Risks Associated with Stimulants (Used for Rapid Mood Lift)

While not always classified as traditional rapid-acting antidepressants, stimulants (such as methylphenidate or dextroamphetamine) can rapidly lift mood and ameliorate fatigue in the medically ill.

• Cardiovascular Effects: Even at low therapeutic dosages, stimulants can produce modest increases in heart rate and blood pressure. They are labeled as contraindicated in patients with structural heart disease. High caution, informed consent, and consultation with a cardiologist are prudent before prescribing stimulants to patients with unstable coronary disease, arrhythmias, rapid heart rate, hypertension, or heart failure.

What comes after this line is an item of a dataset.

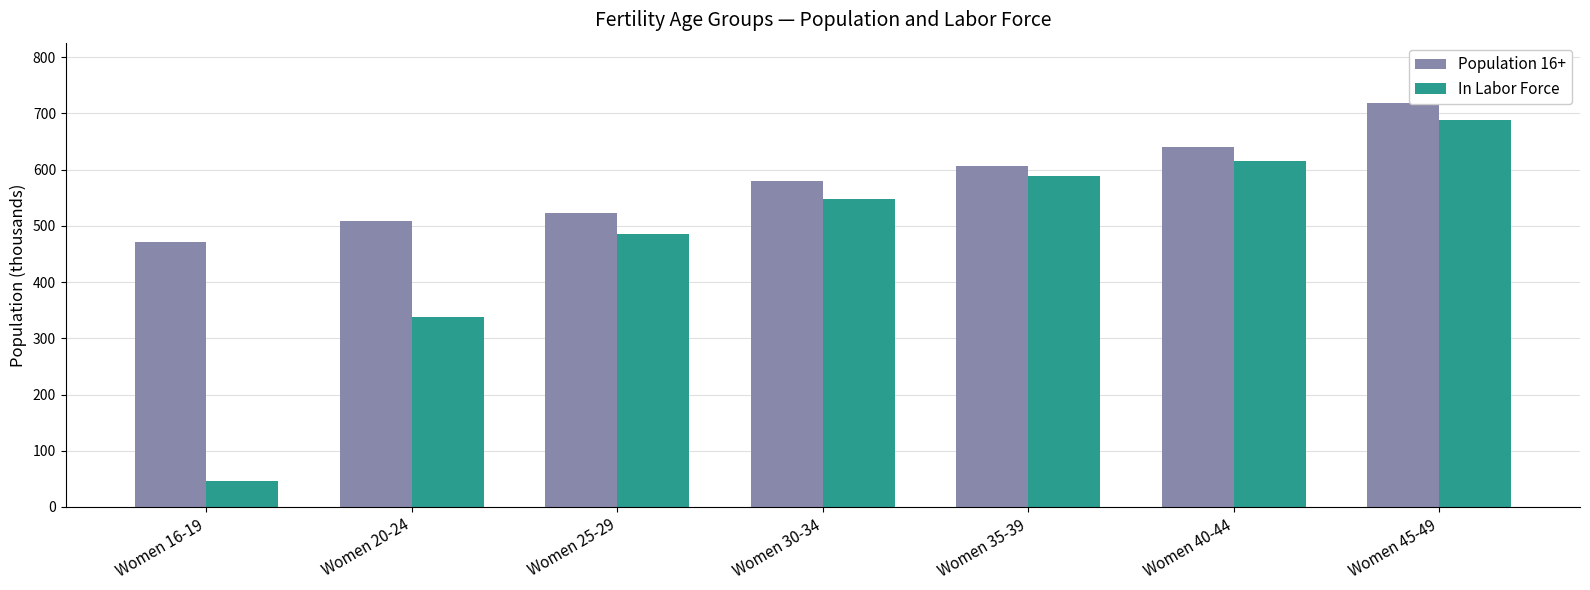

Which category has the lowest value in the In Labor Force series?

Women 16-19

• Psychiatric/Behavioral Effects: Stimulants may precipitate manic or hypomanic symptoms in patients with undiagnosed bipolar disorder, or exacerbate psychotic symptoms. They can also cause agitation, anxiety, tension, and restlessness.

• Abuse and Dependence: Amphetamines have a rapid onset of action (within 1 hour orally), and tolerance develops quickly. Chronic abuse can lead to tolerance and psychic dependence. Stimulant misuse can precipitate behaviors that place an individual at increased risk of harm by violence or accidental injury.

• Serotonin Syndrome Risk: Every single stimulant drug (including amphetamine, ecstasy, meth, Adderall, and cocaine) can precipitate serotonin syndrome, especially if used concurrently with other serotonergic medications like MAOIs.